Let's peek at Kotlin's sources (_Filtering.kt):

    public inline fun <T> Iterable<T>.filter(predicate: (T) -> Boolean): List<T> {
        // note how it's allocating a new ArrayList<T> - 
        // Kotlin doesn't have a "new" keyword, but it's initializing it here
        return filterTo(ArrayList<T>(), predicate)
    }
And it redirects to filterTo:

    public inline fun <T, C : MutableCollection<in T>> Iterable<T>.filterTo(destination: C, predicate: (T) -> Boolean): C {
        for (element in this) if (predicate(element)) destination.add(element)
        return destination
    }
With this approach, if you're chaining several of these operations, you will end up allocating quite a few arraylists, one by one.

Note that without something like yield-return in place, writing your own collection-transforming extension functions with lazy evaluation won't be so clean and easy either

Since it has 100% interop with Java, you could work around this problem by using something like Guava - Iterables and FluentIterable are based on iterators as they should.

They use static helper methods, all you need to do is to snap out some extension functions in Kotlin to serve as bindings to Guava. The only problem, especially on Android, is that Guava's notoriously big.

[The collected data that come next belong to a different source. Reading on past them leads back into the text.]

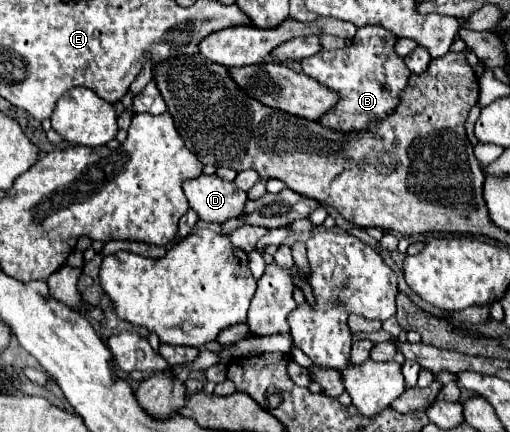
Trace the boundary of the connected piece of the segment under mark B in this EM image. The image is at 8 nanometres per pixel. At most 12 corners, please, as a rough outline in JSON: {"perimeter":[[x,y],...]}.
{"perimeter":[[359,28],[347,50],[301,62],[339,94],[317,120],[365,132],[397,108],[411,72],[395,34]]}

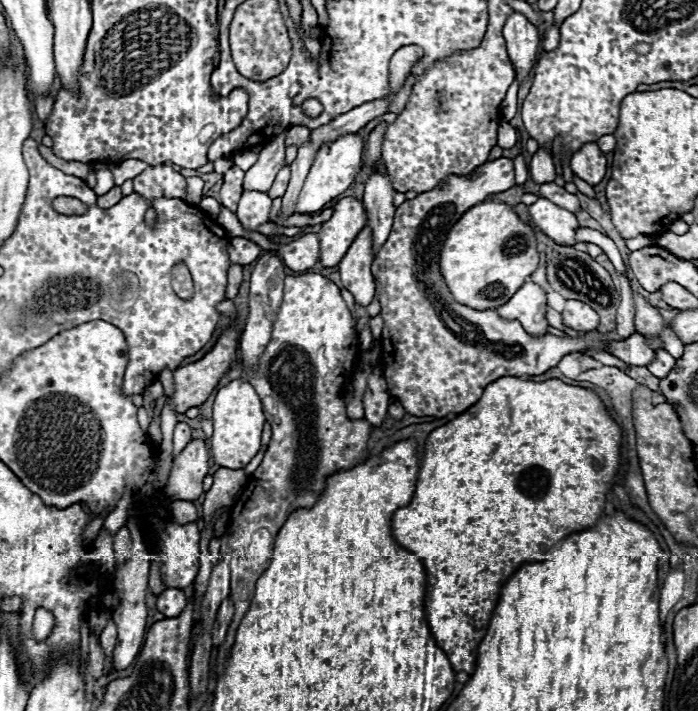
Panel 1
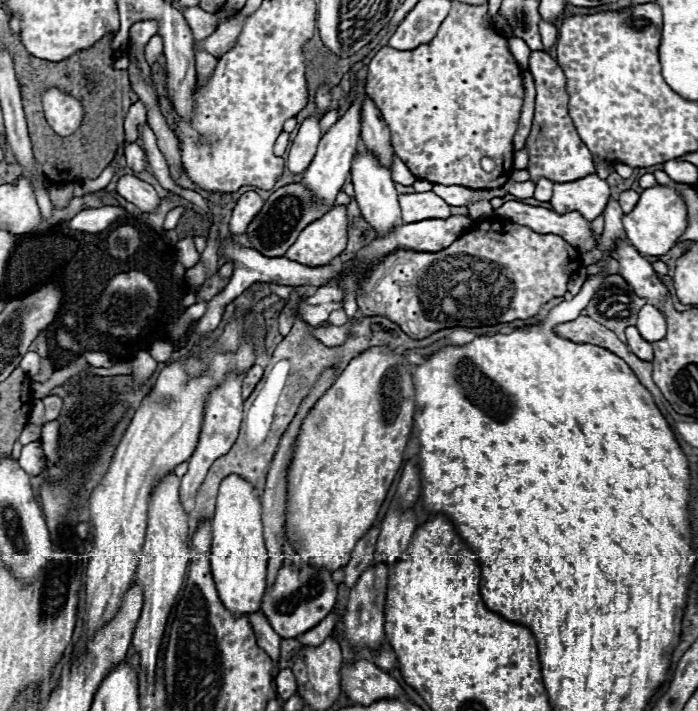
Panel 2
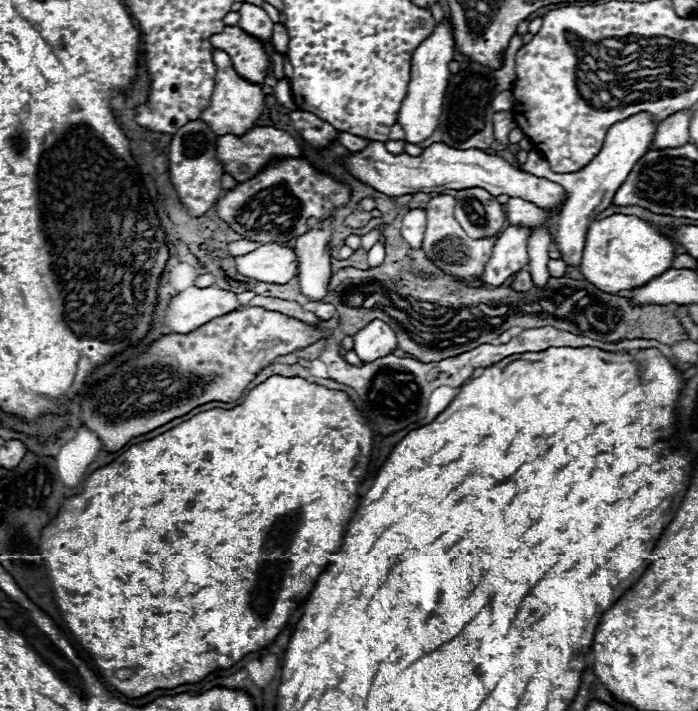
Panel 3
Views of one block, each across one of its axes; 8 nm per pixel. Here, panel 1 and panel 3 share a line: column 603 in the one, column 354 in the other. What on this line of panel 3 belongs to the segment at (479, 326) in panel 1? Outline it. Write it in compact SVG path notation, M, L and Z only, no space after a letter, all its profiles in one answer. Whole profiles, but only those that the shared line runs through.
M382 320L370 322L352 338L354 338L354 352L362 362L372 362L396 350L396 334Z

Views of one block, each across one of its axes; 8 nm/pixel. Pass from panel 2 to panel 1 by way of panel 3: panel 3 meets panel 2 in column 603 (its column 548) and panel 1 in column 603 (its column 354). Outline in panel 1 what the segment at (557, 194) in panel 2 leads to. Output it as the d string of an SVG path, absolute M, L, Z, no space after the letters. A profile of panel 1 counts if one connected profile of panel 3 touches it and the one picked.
M590 142L590 144L584 144L572 156L570 168L578 178L588 182L590 186L596 186L602 182L602 178L606 174L606 156L594 142Z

Kotlin is good, I'm not hating on it, but mature? Not yet. Nicer than C#? Best of luck, but not with this type of shortcomings


I don't know much (anything..) about Kotlin, but surely that is a library issue and not a language issue - which could be quite easily rectified?


Yes and no... This is part of their standard library, so from a practical point of view, it is a language issue.

Easily? Proper implementation isn't so trivial, look what it takes for Guava:

https://code.google.com/p/guava-libraries/source/browse/guav...

https://code.google.com/p/google-collections/source/browse/t...

https://code.google.com/p/guava-libraries/source/browse/guav...

Plus:

* new (lazy) extension functions would be getting in the way of standard ones, you would need a paralel naming convention (perhaps one borrowed from LINQ, where map = select, filter = where, fold = aggregate and so on) and developers would still confuse one with another.

* unless we agree on one canonical implementation, yours would be different than mine, easy to see how it could become a mess.

If there is a better approach which removes these obstacles, someone let me know


I'd argue that just because a language runs on a platform with a potentially large number of third-party support (JVM) doesn't mean it's going to be nice to use.

For example, I ended up having to write Java code when dealing with large XML data sets in a Clojure system, because the current offerings simply didn't let me do what I needed in fluent Clojure code. I suspect Kotlin has those same kinds of issues, just amplified because it's a lot less widespread than Clojure.


Kotlin is basically a nicer Java and will seemlessly integrate. You can even mix Java and Kotlin in the same project.


The fact that it integrates with Java isn't what I'm getting at. Developing in Clojure eventually forced me to write some Java, which I didn't want to do. I just don't see Kotlin as somehow solving that problem.


My reason would be: I can choose from a ton of C# positions, meanwhile Kotlin would have what? In my and neigbour countries I can find exactly zero Kotlin job offers.


That is true. I assumed I would eventually go into business for myself and see no reason to use C# - besides Kotlin is very young, there is still plenty of time to get in on the ground floor so to speak.


Cool! How would you build an app for iOS and WinPhone using Kotlin?


Don't know about Windows Phone, but for iOS you could use RoboVM.

http://robovm.com/


For Windows at least, there's IKVM: http://www.ikvm.net/


HTML! And you get to do it once for both...


The same way I do in any other language: I don't.


Does building .net projects require MSBuild?